Here's what happened: Amidst a bunch of corrective legislation sponsored by Kenney to make it harder for the untrained and unskilled to handle construction, there's a requirement that workers acquire a special photo ID card from License & Inspections to prove the holder completed a 10-hour course on construction safety.
The idea is to heighten safety and reduce unscrupulous contractors.
Not a bad idea. That's what I think.
But that's not what Erika Almiron thinks. She's the executive director of Juntos, an (illegal) immigrant-rights group. She worries the ID requirement will create obstacles for undocumented laborers.
You mean it might create a barrier between those here illegally and the jobs "Americans don't want to do"?
Yes, it might – and we don't want that. (Sarcasm.)
A week earlier, Quionines-Sanchez introduced legislation to allow the city to issue municipal ID cards that could be used as proof of residency.
This is particularly funny to me because this year the debt-ridden city ceased issuing press ID to journalists.

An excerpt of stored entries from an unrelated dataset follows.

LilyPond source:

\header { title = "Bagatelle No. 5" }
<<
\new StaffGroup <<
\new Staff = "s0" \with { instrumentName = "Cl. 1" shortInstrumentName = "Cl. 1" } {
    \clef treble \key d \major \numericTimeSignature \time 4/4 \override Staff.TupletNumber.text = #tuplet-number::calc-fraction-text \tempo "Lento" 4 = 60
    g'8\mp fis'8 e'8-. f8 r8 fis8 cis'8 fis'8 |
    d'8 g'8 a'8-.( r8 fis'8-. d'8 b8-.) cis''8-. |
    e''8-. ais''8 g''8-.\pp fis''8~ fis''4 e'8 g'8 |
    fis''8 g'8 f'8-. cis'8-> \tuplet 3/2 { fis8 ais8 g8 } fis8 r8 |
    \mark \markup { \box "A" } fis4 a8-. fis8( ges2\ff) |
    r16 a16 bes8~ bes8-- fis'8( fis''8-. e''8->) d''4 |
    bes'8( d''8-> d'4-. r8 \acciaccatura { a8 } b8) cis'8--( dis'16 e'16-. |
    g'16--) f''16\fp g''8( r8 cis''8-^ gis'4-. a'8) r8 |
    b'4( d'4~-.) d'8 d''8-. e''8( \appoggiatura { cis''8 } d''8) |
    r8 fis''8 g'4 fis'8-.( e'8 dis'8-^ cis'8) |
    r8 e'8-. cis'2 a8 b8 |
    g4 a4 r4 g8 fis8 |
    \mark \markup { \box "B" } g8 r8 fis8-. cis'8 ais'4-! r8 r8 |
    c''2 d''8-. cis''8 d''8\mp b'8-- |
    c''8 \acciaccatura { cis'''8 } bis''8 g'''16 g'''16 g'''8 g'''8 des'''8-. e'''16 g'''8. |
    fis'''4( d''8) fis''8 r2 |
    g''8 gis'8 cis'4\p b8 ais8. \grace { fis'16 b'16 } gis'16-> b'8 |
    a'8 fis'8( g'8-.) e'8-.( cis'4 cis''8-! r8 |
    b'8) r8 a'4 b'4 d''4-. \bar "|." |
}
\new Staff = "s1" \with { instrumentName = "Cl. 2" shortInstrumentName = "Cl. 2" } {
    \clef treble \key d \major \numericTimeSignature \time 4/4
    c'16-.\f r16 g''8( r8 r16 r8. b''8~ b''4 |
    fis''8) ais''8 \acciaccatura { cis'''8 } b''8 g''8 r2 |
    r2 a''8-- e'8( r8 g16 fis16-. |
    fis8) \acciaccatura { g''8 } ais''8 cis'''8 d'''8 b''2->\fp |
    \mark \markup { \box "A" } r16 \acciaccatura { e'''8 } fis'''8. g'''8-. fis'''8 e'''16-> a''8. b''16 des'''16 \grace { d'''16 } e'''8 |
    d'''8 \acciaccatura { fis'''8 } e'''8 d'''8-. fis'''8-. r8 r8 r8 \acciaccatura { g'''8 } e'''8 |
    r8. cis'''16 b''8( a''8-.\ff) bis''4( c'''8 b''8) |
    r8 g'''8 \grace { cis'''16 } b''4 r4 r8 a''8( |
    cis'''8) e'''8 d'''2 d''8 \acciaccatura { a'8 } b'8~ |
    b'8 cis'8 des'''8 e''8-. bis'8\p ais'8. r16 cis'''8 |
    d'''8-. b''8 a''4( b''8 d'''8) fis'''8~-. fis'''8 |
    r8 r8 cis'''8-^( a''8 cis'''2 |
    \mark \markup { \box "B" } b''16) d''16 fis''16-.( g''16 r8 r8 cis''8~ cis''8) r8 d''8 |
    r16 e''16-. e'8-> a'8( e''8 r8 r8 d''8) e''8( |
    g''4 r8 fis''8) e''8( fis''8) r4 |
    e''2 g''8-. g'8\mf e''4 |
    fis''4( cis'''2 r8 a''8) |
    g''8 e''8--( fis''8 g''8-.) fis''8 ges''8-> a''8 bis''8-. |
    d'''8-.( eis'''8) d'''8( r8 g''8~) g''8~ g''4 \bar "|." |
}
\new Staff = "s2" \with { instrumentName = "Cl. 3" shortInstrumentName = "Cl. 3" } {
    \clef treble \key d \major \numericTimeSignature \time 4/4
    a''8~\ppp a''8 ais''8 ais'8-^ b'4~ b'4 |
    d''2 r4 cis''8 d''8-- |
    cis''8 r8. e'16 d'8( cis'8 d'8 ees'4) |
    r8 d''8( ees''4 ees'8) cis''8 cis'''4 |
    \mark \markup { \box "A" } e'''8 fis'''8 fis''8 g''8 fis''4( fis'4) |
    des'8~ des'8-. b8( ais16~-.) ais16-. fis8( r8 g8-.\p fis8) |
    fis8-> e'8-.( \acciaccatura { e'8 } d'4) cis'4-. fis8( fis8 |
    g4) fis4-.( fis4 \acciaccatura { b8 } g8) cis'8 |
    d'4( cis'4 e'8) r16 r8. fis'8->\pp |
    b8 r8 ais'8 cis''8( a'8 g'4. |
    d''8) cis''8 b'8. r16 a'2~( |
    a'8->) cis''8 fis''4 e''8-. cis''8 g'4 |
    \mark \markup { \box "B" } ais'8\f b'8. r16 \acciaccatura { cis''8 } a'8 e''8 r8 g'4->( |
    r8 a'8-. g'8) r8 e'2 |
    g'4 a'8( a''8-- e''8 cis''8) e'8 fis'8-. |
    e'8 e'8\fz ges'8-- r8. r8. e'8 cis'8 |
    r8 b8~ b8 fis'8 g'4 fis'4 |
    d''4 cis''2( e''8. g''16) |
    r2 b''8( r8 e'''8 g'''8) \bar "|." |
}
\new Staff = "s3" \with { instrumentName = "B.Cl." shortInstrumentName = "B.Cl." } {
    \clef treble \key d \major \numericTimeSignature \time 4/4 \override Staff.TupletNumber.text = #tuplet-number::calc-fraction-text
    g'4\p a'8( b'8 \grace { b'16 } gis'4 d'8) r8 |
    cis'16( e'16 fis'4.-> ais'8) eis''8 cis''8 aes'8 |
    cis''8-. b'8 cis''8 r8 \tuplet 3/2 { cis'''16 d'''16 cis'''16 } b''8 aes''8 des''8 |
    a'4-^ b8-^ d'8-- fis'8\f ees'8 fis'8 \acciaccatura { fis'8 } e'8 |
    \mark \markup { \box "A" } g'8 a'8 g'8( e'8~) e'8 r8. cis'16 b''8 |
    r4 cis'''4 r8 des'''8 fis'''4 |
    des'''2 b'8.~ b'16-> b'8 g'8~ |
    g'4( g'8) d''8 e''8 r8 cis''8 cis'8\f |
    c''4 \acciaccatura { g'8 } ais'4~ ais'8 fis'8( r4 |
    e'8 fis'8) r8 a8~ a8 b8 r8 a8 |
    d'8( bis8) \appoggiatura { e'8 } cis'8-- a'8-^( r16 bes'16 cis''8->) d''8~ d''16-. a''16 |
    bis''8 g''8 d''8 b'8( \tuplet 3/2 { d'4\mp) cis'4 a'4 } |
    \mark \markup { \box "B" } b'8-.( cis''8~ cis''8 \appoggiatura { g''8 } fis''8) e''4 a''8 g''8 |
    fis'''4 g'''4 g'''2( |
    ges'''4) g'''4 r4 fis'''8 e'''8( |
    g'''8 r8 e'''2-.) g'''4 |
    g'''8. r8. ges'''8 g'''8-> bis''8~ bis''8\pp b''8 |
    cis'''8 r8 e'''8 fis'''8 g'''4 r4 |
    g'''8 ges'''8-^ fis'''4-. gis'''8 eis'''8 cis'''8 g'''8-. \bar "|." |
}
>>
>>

Why in the world would any citizen need municipal ID?
No citizen would.
This is designed to help those here illegally – and enjoying city services – integrate into the communities they have populated without invitation.
But, as City Paper reports, the Councilwoman "may also be fearful of blowback from constituents who might be unable to apply for worker ID."
Because they are here illegally.
In that case, are they "constituents?" Quinones-Sanchez thinks so, which is better than the Russians regard Edward Snowden, who was at least an invited guest.
This is irony. In her effort to do a favor to those here illegally, they fear exposure to authorities.
It's kind of a Catch-22 but a hollow worry. The city has no interest in rounding them up and deporting them, except the small number that are criminal.
And that's OK with me, as I've said before.
And as I've also said before, I also have no interest in making them cozy here after they have disrespected our sovereignty.
Good luck to Jim and Maria in sorting this one out.